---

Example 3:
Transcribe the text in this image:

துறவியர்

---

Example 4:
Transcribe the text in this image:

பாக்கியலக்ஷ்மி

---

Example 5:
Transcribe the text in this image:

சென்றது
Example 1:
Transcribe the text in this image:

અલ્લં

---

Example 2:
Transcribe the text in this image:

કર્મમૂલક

| What you will do |
Copy the lines above, please. Keep them exact.

| Solution for this task |
---

Example 3:
Transcribe the text in this image:

துறவியர்

---

Example 4:
Transcribe the text in this image:

பாக்கியலக்ஷ்மி

---

Example 5:
Transcribe the text in this image:

சென்றது
Example 1:
Transcribe the text in this image:

અલ્લં

---

Example 2:
Transcribe the text in this image:

કર્મમૂલક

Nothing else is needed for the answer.